**TEXT SECTION**
If your mount is working and you can see the libraries (e.g. with ls) on the mic side, then making LD_LIBRARY_PATH consistent should work.  You might be able to extract a script from compilervars.sh to set LD_LIBRARY_PATH on the mic.

I don't know the pros and cons of why there is no extension of compilervars.sh to extend the setup to mic, other than that the big data centers each want to do their own thing.

In a somewhat analogous situation, there was a script provided with Intel MPI in the past to set ssh permissions but it seemed not to have been maintained for mpss upgrades.  Maybe if things ever settle down some of the things can be standardized.

CStac
Beginner
542 Views

Greetings, So I pinged an acquaintance that is also going through the learning steps of using the Phi. He responded "Why are you trying to run natively? I use micnativeloadex..." So I tried 'micnativeloadex test.phi' and it works! No need to set the LD_LIBRARY_PATH. Hooray! That is a good step forward and if that is the recommended method for running natively then it would explain why the compilervars.sh doesn't set LD_LIBRARY_PATH.. So I tried my more advanced test, but it failed because it couldn't read the input file. Well, that makes sense because the file is still on the host. So I SCP'd the file up to the mic, but it still couldn't find it in my home folder. I am not entirely sure where micnativeloadex runs from on the Phi. My acquaintance doesn't have this problem so he wasn't sure how to solve it. I thought of three possible ways to solve it. 1) Rewrite my code to look at the mic home directory. Simple, but not very portable. 2) Rewrite my code to take another argument to point to the new location. 3) Rewrite my code to take another argument _and_ mount /home as NFS to eliminate the SCP step. Since every solution I can think of involves me re-writing my code, I thought I would ask if there is something I am missing. I don't see anything in the documentation for micnativeloadex on where to copy files or anything. Is it possible to just copy up my file with SCP to the directory that micnativeloadex runs my code from? Where is that directory? It seems some people NFS mount /home and others don't. Is there a best practise for this sort of thing? Is it recommended to mount /home? Thanks!

**WHAT YOU ARE ASKED TO DO**
Carry on the discussion above about running programs natively on the Phi, picking up after its last sentence.

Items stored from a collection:
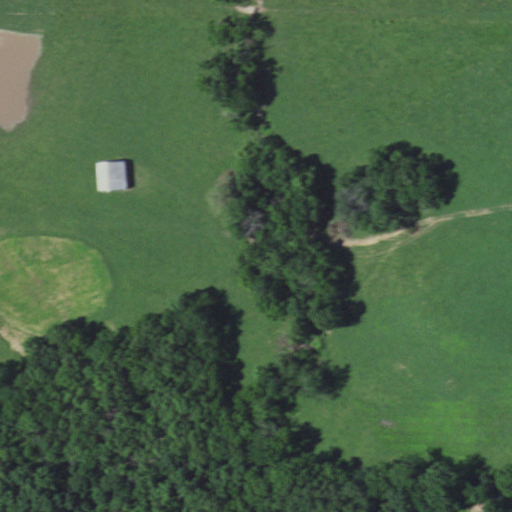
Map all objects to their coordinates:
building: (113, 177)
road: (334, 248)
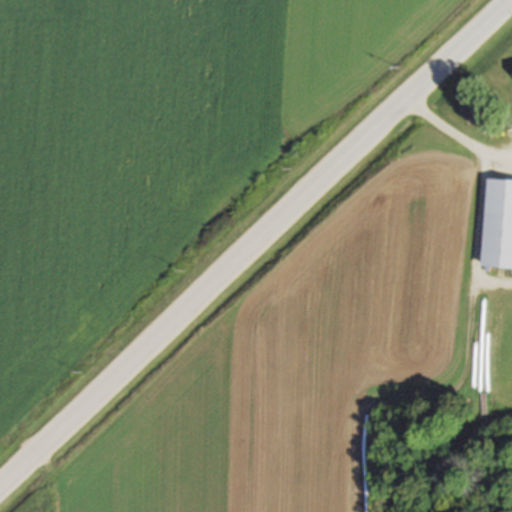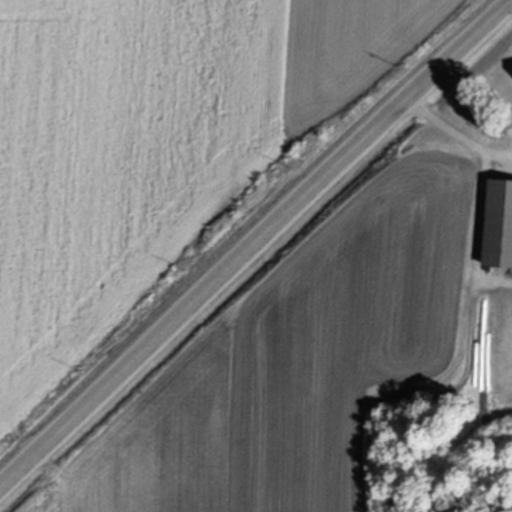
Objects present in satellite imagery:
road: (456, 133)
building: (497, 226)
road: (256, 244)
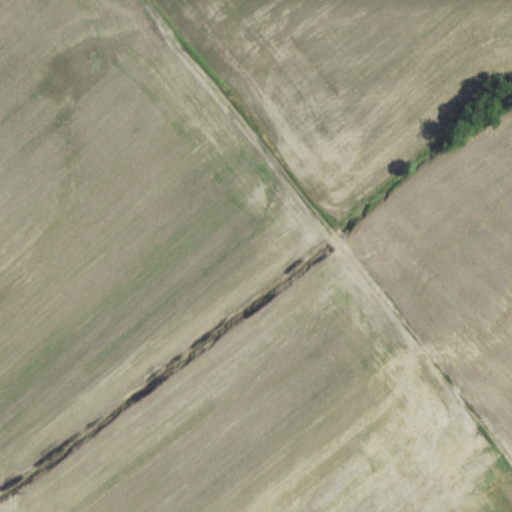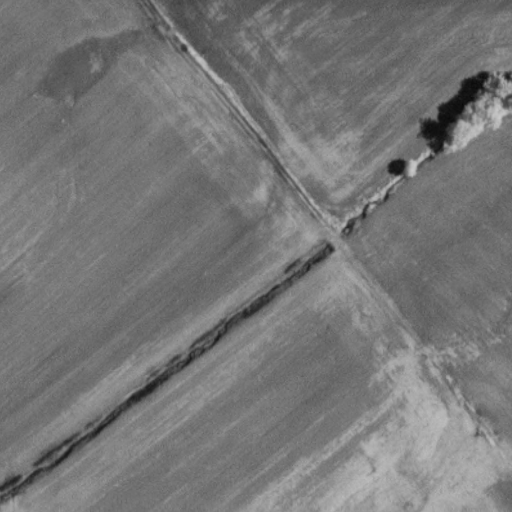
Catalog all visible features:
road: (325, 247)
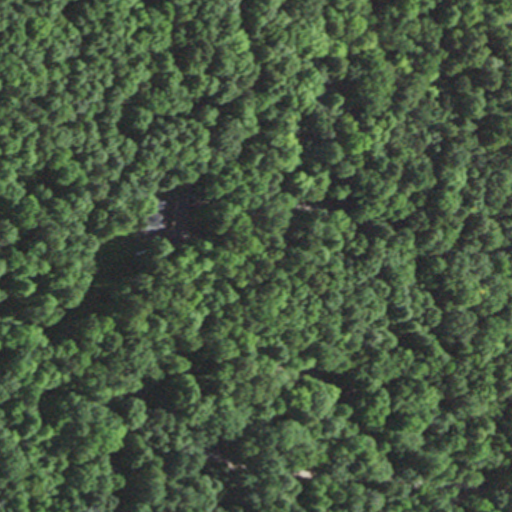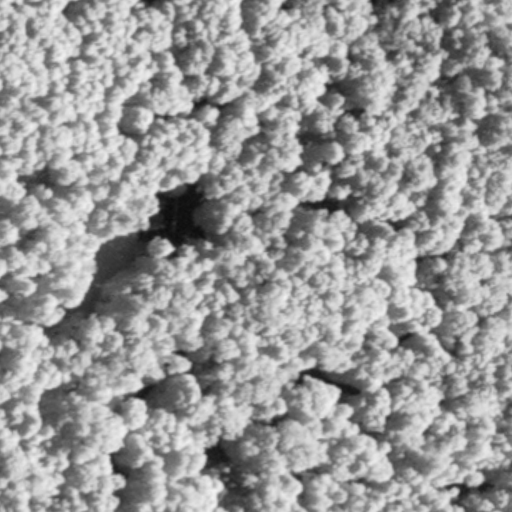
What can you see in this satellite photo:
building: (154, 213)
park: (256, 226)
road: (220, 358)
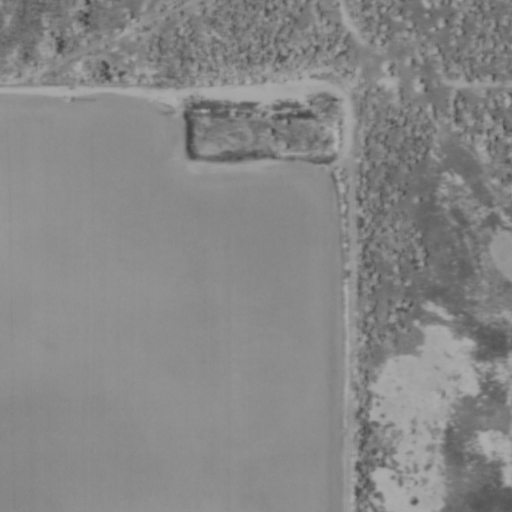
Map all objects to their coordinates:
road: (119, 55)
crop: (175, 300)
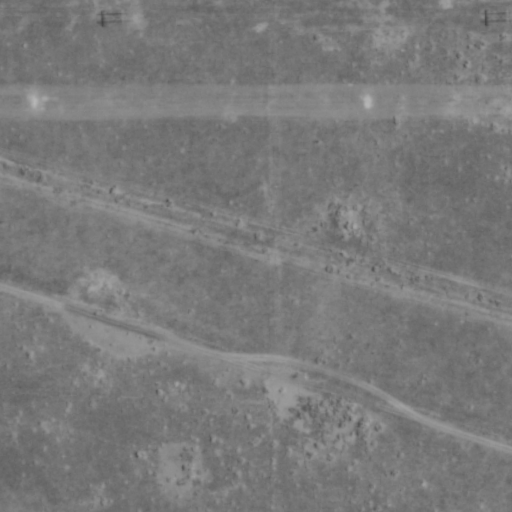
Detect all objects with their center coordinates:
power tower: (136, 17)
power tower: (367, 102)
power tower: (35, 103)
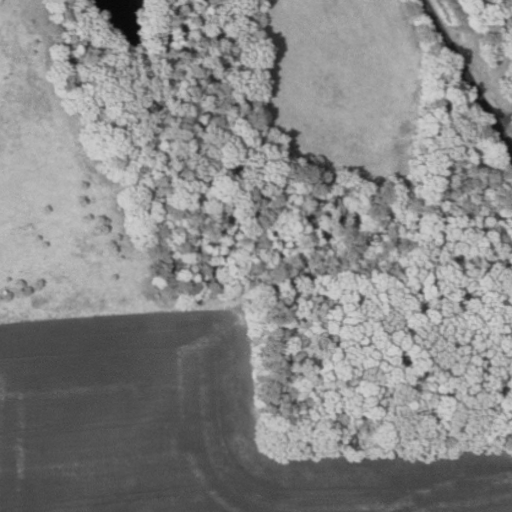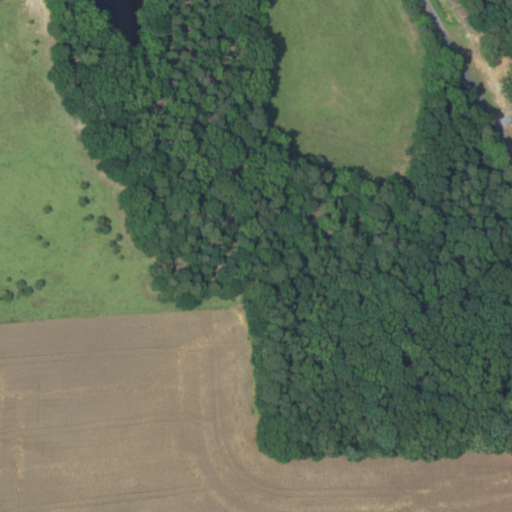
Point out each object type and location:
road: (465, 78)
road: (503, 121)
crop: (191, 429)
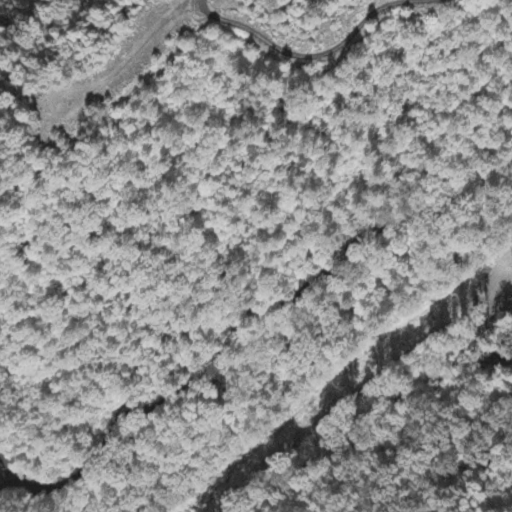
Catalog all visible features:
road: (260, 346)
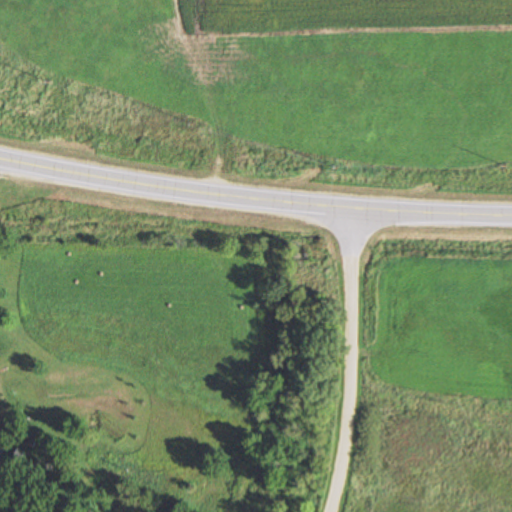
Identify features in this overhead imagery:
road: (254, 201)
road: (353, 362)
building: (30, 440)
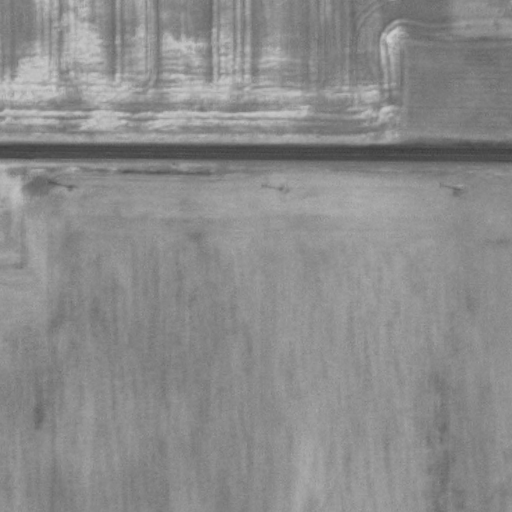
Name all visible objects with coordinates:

**ANSWER TO THIS EXERCISE**
CStac
Beginner
542 Views

Partial answering my own question. It looks like when I run the code and it trys to find my input file it is looking here: /var/volatile/tmp/coi_procs/1/5664/inputrules.dat However, that 5664 is the process ID. So pre-copying to the same directory isn't a great idea (or really feasible). I will do the rewrite of my code to take it in as an argument and hopefully that will work. I will mess with NFS mounting later. Thanks!
CStac
Beginner
542 Views

Greetings, My code requires a input file to run. I re-wrote my code to take the filename as an argument. $ micnativeloadex blarg.phi -a "/home/user/inputrules.dat" The program dies when I do a check to read that file. I copied the input file into mic0:/tmp and that worked just fine. I guess the micnativeloadex can't read /home directories? If so, then there really isn't a reason to NFS mount the /home. Or am I still missing something basic here? I feel like I am missing something basic... Thanks!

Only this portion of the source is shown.